Otherwise, little is going on in government. Most of the real news sprang from the Supreme Court. The Court allowed a limited version of the administration’s initial travel ban on possible terrorists to go into effect until the Court can hear full arguments in October. It also found that a Missouri law barring public funds to a church school violated the free exercise of religion. The Court agreed to hear cases on the constitutionality of partisan gerrymandering and religious-based refusal to serve gay people.[4] The dismantling of the “legacy” of President Obama continued. The Environmental Protection Agency proposed repeal of a 2015 rule that claimed for the federal government the right to regulate water quality in the tributaries and wetlands surrounding major bodies of water like the Chesapeake Bay.[5]
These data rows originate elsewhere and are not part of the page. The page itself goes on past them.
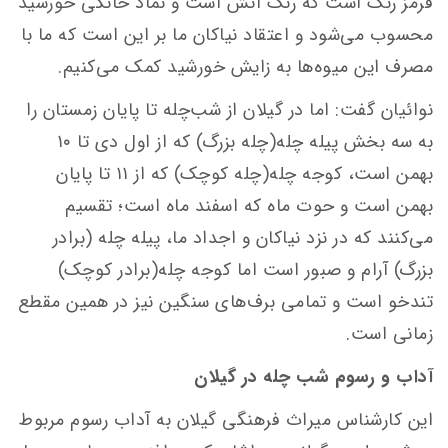
قرمز رنگ است که رنگ آتش است و نماد خانگی خورشید
محسوب می‌شود و اعتقاد نیاکان ما بر این است که ما با
مصرف این میوه‌ها به زایش خورشید کمک می‌کنیم.
نوائیان گفت: اما در گیلان از شب‌چله تا پایان زمستان را
به سه بخش پیله چله(چله بزرگ) که از اول دی تا ۱۰
بهمن است، کوجه چله(چله کوچک) که از ۱۱ تا پایان
بهمن است و حوت ماه که اسفند ماه است؛ تقسیم
می‌کنند که در نزد نیاکان و اجداد ما، پیله چله (برادر
بزرگ) آرام و صبور است اما کوجه چله(برادر کوچک)
تندخو است و تمامی برف‌های سنگین نیز در همین مقطع
زمانی است.
آداب و رسوم شب چله در گیلان
این کارشناس میراث فرهنگی گیلان به آداب رسوم مربوط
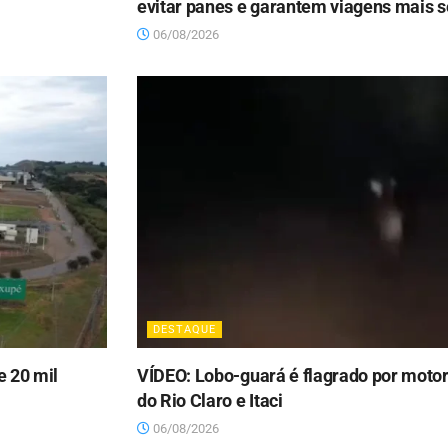
evitar panes e garantem viagens mais 
06/08/2026
DESTAQUE
 20 mil
VÍDEO: Lobo-guará é flagrado por moto
do Rio Claro e Itaci
06/08/2026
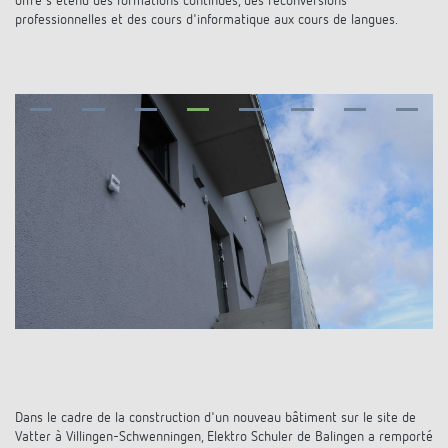
offre s'étend des formations continues, des reconversions
Références
professionnelles et des cours d'informatique aux cours de langues.
Application de Theben
Télérupteur impulsionnel OKTO de Theben
Dans le cadre de la construction d'un nouveau bâtiment sur le site de
Vatter à Villingen-Schwenningen, Elektro Schuler de Balingen a remporté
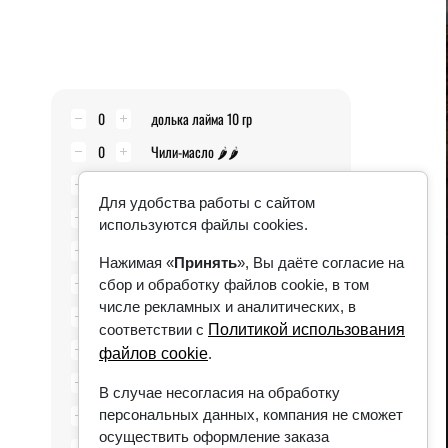
0
долька лайма 10 гр
0
Чили-масло 🌶🌶
0
сыр Тофу 40 гр
Для удобства работы с сайтом
0
арахис жареный 10 гр
используются файлы cookies.
0
лосось 40 гр
Нажимая «
Принять
», Вы даёте согласие на
0
тигровые креветки 40 гр
сбор и обработку файлов cookie, в том
числе рекламных и аналитических, в
0
цыпленок 40 гр
соответствии с
Политикой использования
0
свинина чашу 40 гр
файлов cookie
.
0
грибы Шиитаке 40 гр
В случае несогласия на обработку
0
ростбиф 40 гр
персональных данных, компания не сможет
осуществить оформление заказа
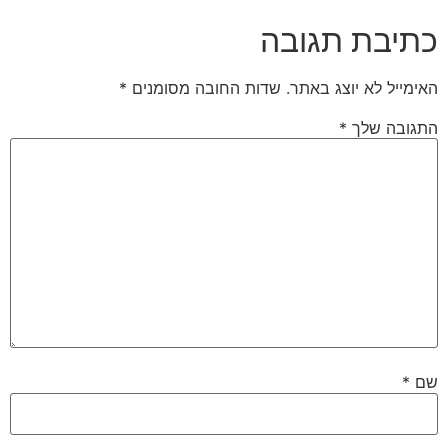
כתיבת תגובה
האימייל לא יוצג באתר.
שדות החובה מסומנים
*
התגובה שלך
*
שם
*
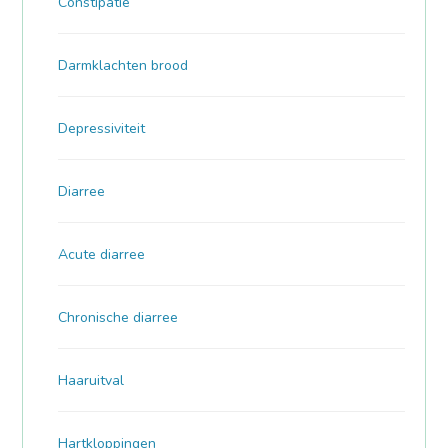
Constipatie
Darmklachten brood
Depressiviteit
Diarree
Acute diarree
Chronische diarree
Haaruitval
Hartkloppingen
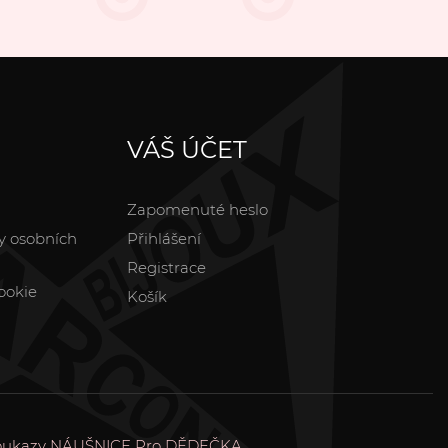
VÁŠ ÚČET
Zapomenuté heslo
y osobních
Přihlášení
Registrace
ookie
Košík
oukazy
NÁUŠNICE
Pro DĚDEČKA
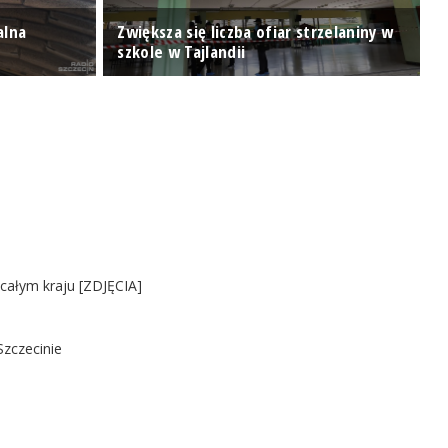
alna
Zwiększa się liczba ofiar strzelaniny w
L
szkole w Tajlandii
p
 całym kraju [ZDJĘCIA]
Szczecinie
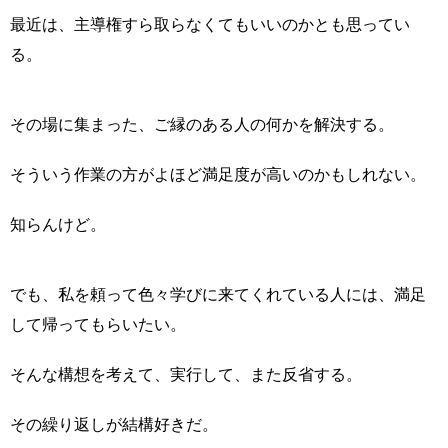
最近は、主導権すら取らなくてもいいのかとも思ってい
る。
その場に集まった、ご縁のある人の何かを解決する。
そういう作業の方がよほど満足度が高いのかもしれない。
知らんけど。
でも、私を頼って色々学びに来てくれている人には、満足
して帰ってもらいたい。
そんな構想を考えて、実行して、また反省する。
その繰り返しが結構好きだ。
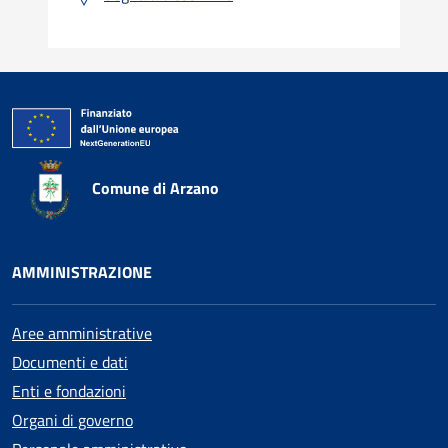
Comune di Arzano
AMMINISTRAZIONE
Aree amministrative
Documenti e dati
Enti e fondazioni
Organi di governo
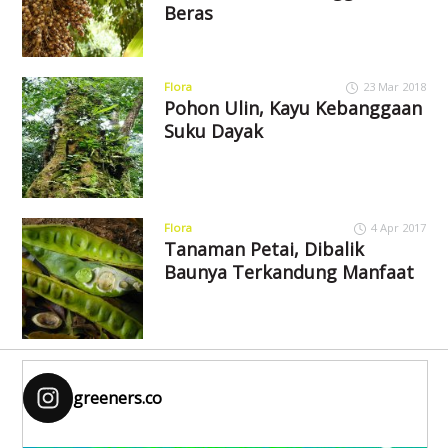
Beras
Flora
23 Mar 2018
Pohon Ulin, Kayu Kebanggaan
Suku Dayak
Flora
4 Apr 2017
Tanaman Petai, Dibalik
Baunya Terkandung Manfaat
greeners.co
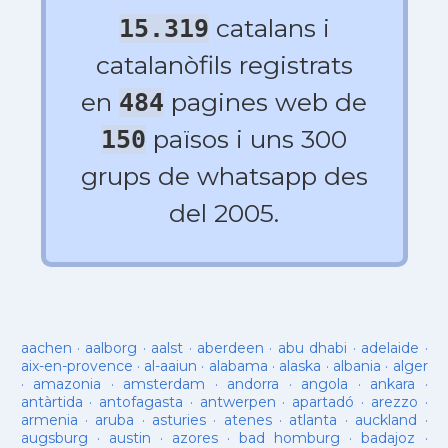
catalans i
15.319
catalanòfils registrats
en
pagines web de
484
països i uns 300
150
grups de whatsapp des
del 2005.
aachen
·
aalborg
·
aalst
·
aberdeen
·
abu dhabi
·
adelaide
·
aix-en-provence
·
al-aaiun
·
alabama
·
alaska
·
albania
·
alger
·
amazonia
·
amsterdam
·
andorra
·
angola
·
ankara
·
antàrtida
·
antofagasta
·
antwerpen
·
apartadó
·
arezzo
·
armenia
·
aruba
·
asturies
·
atenes
·
atlanta
·
auckland
·
augsburg
·
austin
·
azores
·
bad homburg
·
badajoz
·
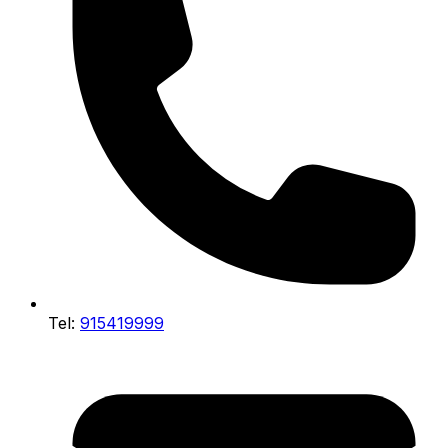
Tel:
915419999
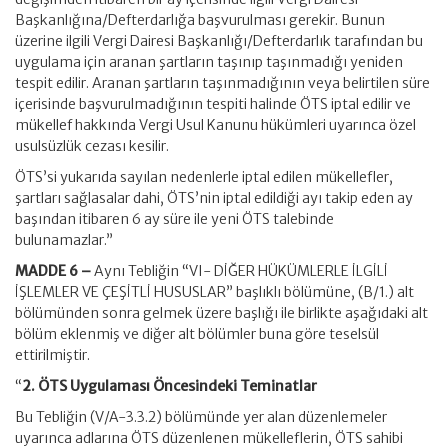
Başkanlığına/Defterdarlığa başvurulması gerekir. Bunun
üzerine ilgili Vergi Dairesi Başkanlığı/Defterdarlık tarafından bu
uygulama için aranan şartların taşınıp taşınmadığı yeniden
tespit edilir. Aranan şartların taşınmadığının veya belirtilen süre
içerisinde başvurulmadığının tespiti halinde ÖTS iptal edilir ve
mükellef hakkında Vergi Usul Kanunu hükümleri uyarınca özel
usulsüzlük cezası kesilir.
ÖTS’si yukarıda sayılan nedenlerle iptal edilen mükellefler,
şartları sağlasalar dahi, ÖTS’nin iptal edildiği ayı takip eden ay
başından itibaren 6 ay süre ile yeni ÖTS talebinde
bulunamazlar.”
MADDE 6 –
Aynı Tebliğin “VI- DİĞER HÜKÜMLERLE İLGİLİ
İŞLEMLER VE ÇEŞİTLİ HUSUSLAR” başlıklı bölümüne, (B/1.) alt
bölümünden sonra gelmek üzere başlığı ile birlikte aşağıdaki alt
bölüm eklenmiş ve diğer alt bölümler buna göre teselsül
ettirilmiştir.
“
2. ÖTS Uygulaması Öncesindeki Teminatlar
Bu Tebliğin (V/A-3.3.2) bölümünde yer alan düzenlemeler
uyarınca adlarına ÖTS düzenlenen mükelleflerin, ÖTS sahibi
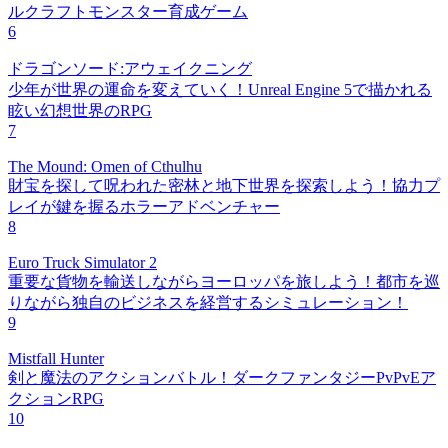
ルクラフトモンスター育成ゲーム
6
ドラゴンソード:アウェイクニング
少年が世界の運命を変えていく！Unreal Engine 5で描かれる
眩い幻想世界のRPG
7
The Mound: Omen of Cthulhu
財宝を探して呪われた密林と地下世界を探索しよう！協力プ
レイが鍵を握るホラーアドベンチャー
8
Euro Truck Simulator 2
重要な貨物を輸送しながらヨーロッパを旅しよう！都市を巡
りながら独自のビジネスを経営するシミュレーション！
9
Mistfall Hunter
剣と魔法のアクションバトル！ダークファンタジーPvPvEア
クションRPG
10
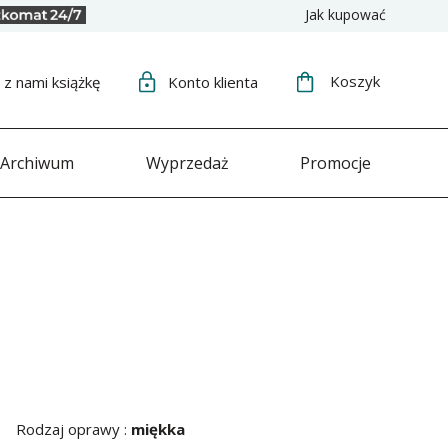
Jak kupować
Koszyk
j
z nami książkę
Konto
klienta
Archiwum
Wyprzedaż
Promocje
Rodzaj oprawy :
miękka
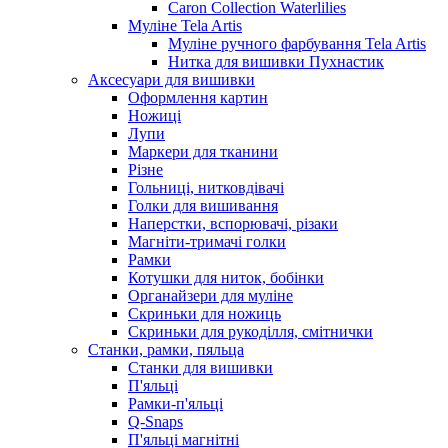
Caron Collection Waterlilies
Муліне Tela Artis
Муліне ручного фарбування Tela Artis
Нитка для вишивки Пухнастик
Аксесуари для вишивки
Оформлення картин
Ножиці
Лупи
Маркери для тканини
Різне
Гольниці, нитковдівачі
Голки для вишивання
Наперстки, вспорювачі, різаки
Магніти-тримачі голки
Рамки
Котушки для ниток, бобінки
Органайзери для муліне
Скриньки для ножиць
Скриньки для рукоділля, смітнички
Станки, рамки, пяльца
Станки для вишивки
П'яльці
Рамки-п'яльці
Q-Snaps
П'яльці магнітні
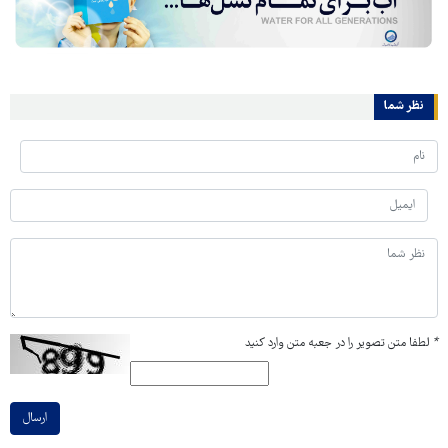
نظر شما
*
لطفا متن تصویر را در جعبه متن وارد کنید
ارسال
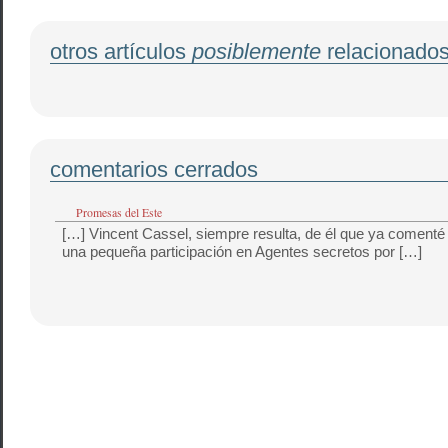
otros artículos
posiblemente
relacionado
comentarios cerrados
Promesas del Este
[…] Vincent Cassel, siempre resulta, de él que ya comenté
una pequeña participación en Agentes secretos por […]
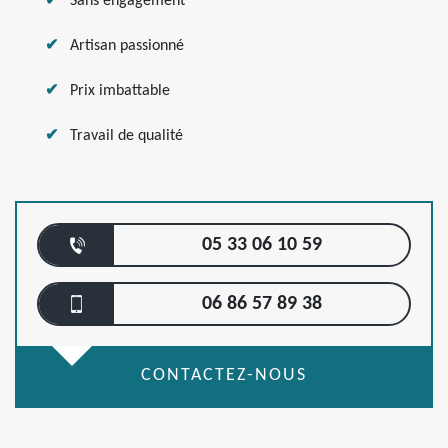
Sans engagement
Artisan passionné
Prix imbattable
Travail de qualité
05 33 06 10 59
06 86 57 89 38
CONTACTEZ-NOUS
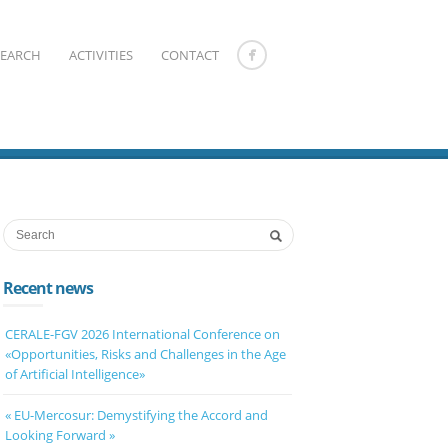
SEARCH
ACTIVITIES
CONTACT
Recent news
CERALE-FGV 2026 International Conference on
«Opportunities, Risks and Challenges in the Age
of Artificial Intelligence»
« EU-Mercosur: Demystifying the Accord and
Looking Forward »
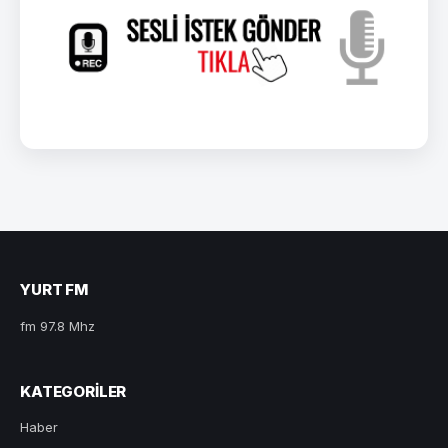
YURT FM
fm 97.8 Mhz
KATEGORILER
Haber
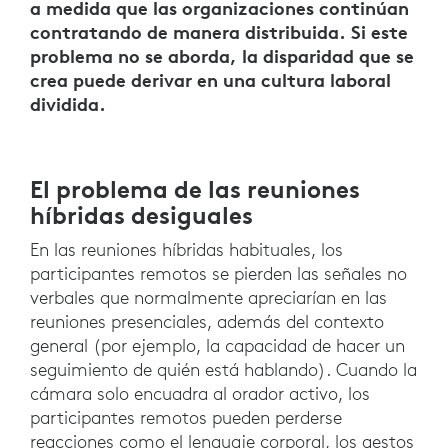
a medida que las organizaciones continúan
contratando de manera distribuida. Si este
problema no se aborda, la disparidad que se
crea puede derivar en una cultura laboral
dividida.
El problema de las reuniones
híbridas desiguales
En las reuniones híbridas habituales, los
participantes remotos se pierden las señales no
verbales que normalmente apreciarían en las
reuniones presenciales, además del contexto
general (por ejemplo, la capacidad de hacer un
seguimiento de quién está hablando). Cuando la
cámara solo encuadra al orador activo, los
participantes remotos pueden perderse
reacciones como el lenguaje corporal, los gestos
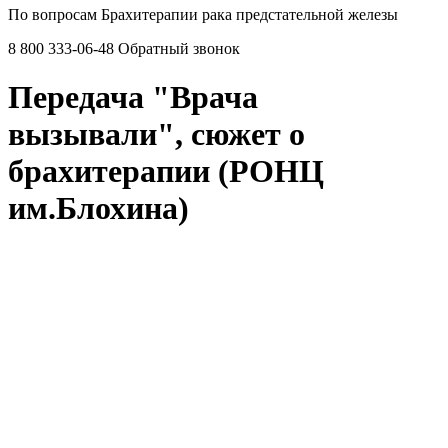
По вопросам Брахитерапии рака предстательной железы
8 800 333-06-48
Обратный звонок
Передача "Врача
вызывали", сюжет о
брахитерапии (РОНЦ
им.Блохина)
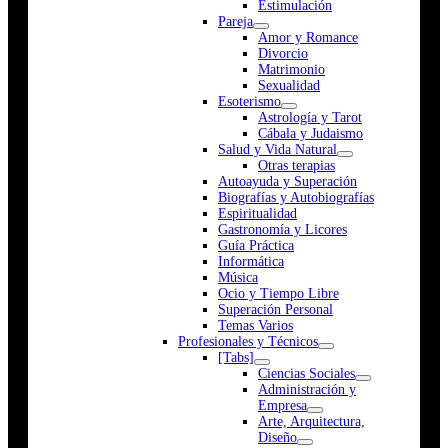
Estimulación
Pareja
Amor y Romance
Divorcio
Matrimonio
Sexualidad
Esoterismo
Astrología y Tarot
Cábala y Judaismo
Salud y Vida Natural
Otras terapias
Autoayuda y Superación
Biografías y Autobiografías
Espiritualidad
Gastronomía y Licores
Guía Práctica
Informática
Música
Ocio y Tiempo Libre
Superación Personal
Temas Varios
Profesionales y Técnicos
[Tabs]
Ciencias Sociales
Administración y
Empresa
Arte, Arquitectura,
Diseño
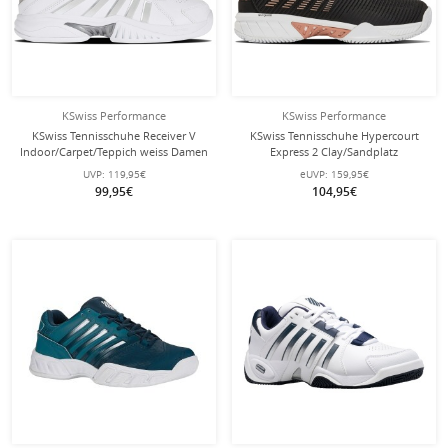
KSwiss Performance
KSwiss Performance
KSwiss Tennisschuhe Receiver V
KSwiss Tennisschuhe Hypercourt
Indoor/Carpet/Teppich weiss Damen
Express 2 Clay/Sandplatz
schwarz/rose Damen
UVP:
119,95€
eUVP:
159,95€
99,95€
104,95€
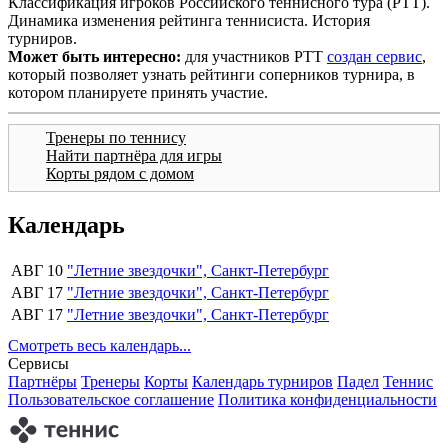
Классификация игроков Российского теннисного тура (РТТ).
Динамика изменения рейтинга теннисиста. История
турниров.
Может быть интересно:
для участников РТТ
создан сервис
,
который позволяет узнать рейтинги соперников турнира, в
котором планируете принять участие.
Тренеры по теннису
Найти партнёра для игры
Корты рядом с домом
Календарь
АВГ 10
"Летние звездочки", Санкт-Петербург
АВГ 17
"Летние звездочки", Санкт-Петербург
АВГ 17
"Летние звездочки", Санкт-Петербург
Смотреть весь календарь...
Сервисы
Партнёры
Тренеры
Корты
Календарь турниров
Падел
Теннис
Пользовательское соглашение
Политика конфиденциальности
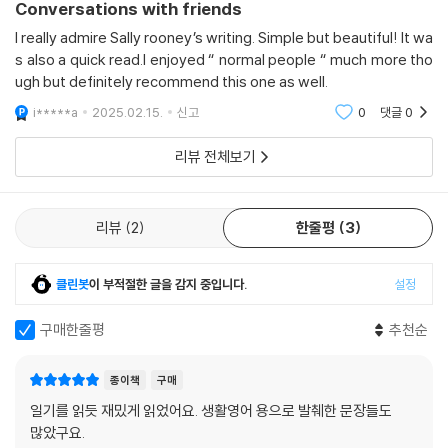
Conversations with friends
I really admire Sally rooney’s writing. Simple but beautiful! It wa
s also a quick read.I enjoyed “ normal people “ much more tho
ugh but definitely recommend this one as well.
i*****a
2025.02.15.
신고
0
댓글
0
리뷰 전체보기
리뷰
2
한줄평
3
클린봇
이 부적절한 글을 감지 중입니다.
설정
구매한줄평
추천순
종이책
구매
일기를 읽듯 재밌게 읽었어요. 생활영어 용으로 발췌한 문장들도
많았구요.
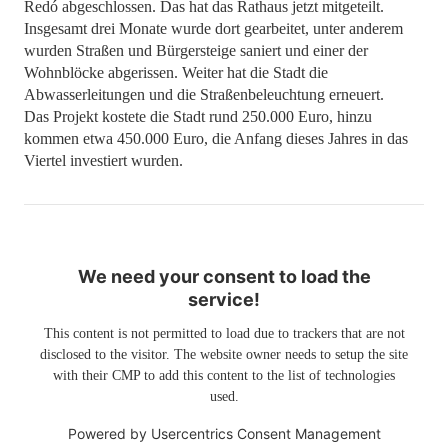
Redó abgeschlossen. Das hat das Rathaus jetzt mitgeteilt.
Insgesamt drei Monate wurde dort gearbeitet, unter anderem
wurden Straßen und Bürgersteige saniert und einer der
Wohnblöcke abgerissen. Weiter hat die Stadt die
Abwasserleitungen und die Straßenbeleuchtung erneuert.
Das Projekt kostete die Stadt rund 250.000 Euro, hinzu
kommen etwa 450.000 Euro, die Anfang dieses Jahres in das
Viertel investiert wurden.
We need your consent to load the
service!
This content is not permitted to load due to trackers that are not
disclosed to the visitor. The website owner needs to setup the site
with their CMP to add this content to the list of technologies
used.
Powered by
Usercentrics Consent Management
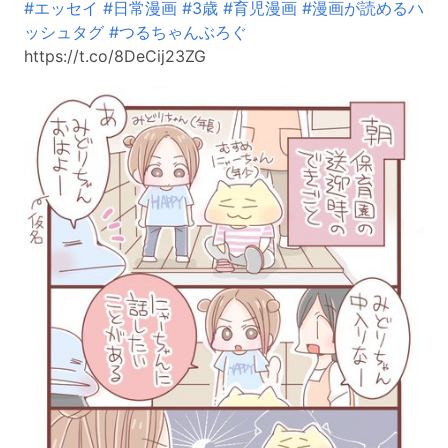
#エッセイ
#日常漫画
#3歳
#育児漫画
#漫画が読めるハ
ッシュタグ
#つるちゃんぶろぐ
https://t.co/8DeCij23ZG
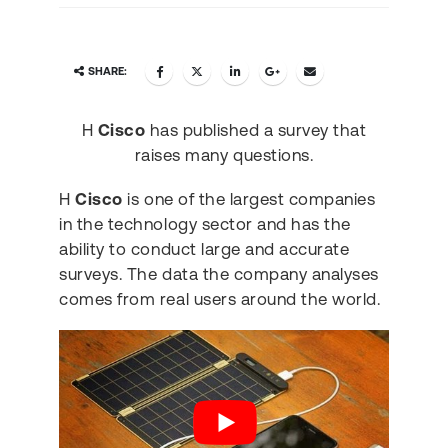
SHARE:
Η
Cisco
has published a survey that
raises many questions.
Η
Cisco
is one of the largest companies
in the technology sector and has the
ability to conduct large and accurate
surveys. The data the company analyses
comes from real users around the world.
Even so, people filled up the early summer with nonsense. President Trump admitted that he had no tapes of his conversations with James Comey. CNN admitted that it had published an unsubstantiated story about President Trump’s alleged Russian contacts. Some Democrats bit at House minority leader Nancy Pelosi after the series of disappointing losses in Congressional special elections.[6] Others urged staying the course that has brought the Democrats so much success of late.
[1] Many younger people just ignore the mandate. That’s why the insurance companies haven’t been able to get a sustainable mix of poor, but healthy younger people to subsidize the health costs of wealthier, but sick, older people. Massive losses have led insurers to pull out of a rising number of state insurance market places.
[2] Anyone who went without insurance for 63 days would not be eligible to buy insurance for six months.
[3] “Republicans divided over Senate health-care bill,” The Week, 7/14 July 2017, p. 4.
[4] “Supreme Court revives Trump’s travel ban”; “The U.S. at a glance…”; “Gerrymandering: A GOP advantage?” The Week, 7/14 July 2017, pp. 5, 7, 16.
[5] “Boring but important,” The Week, 7/14 July 2017, p. 6.
[6] The Week, 7/14 July 2017, pp. 6, 7, 17.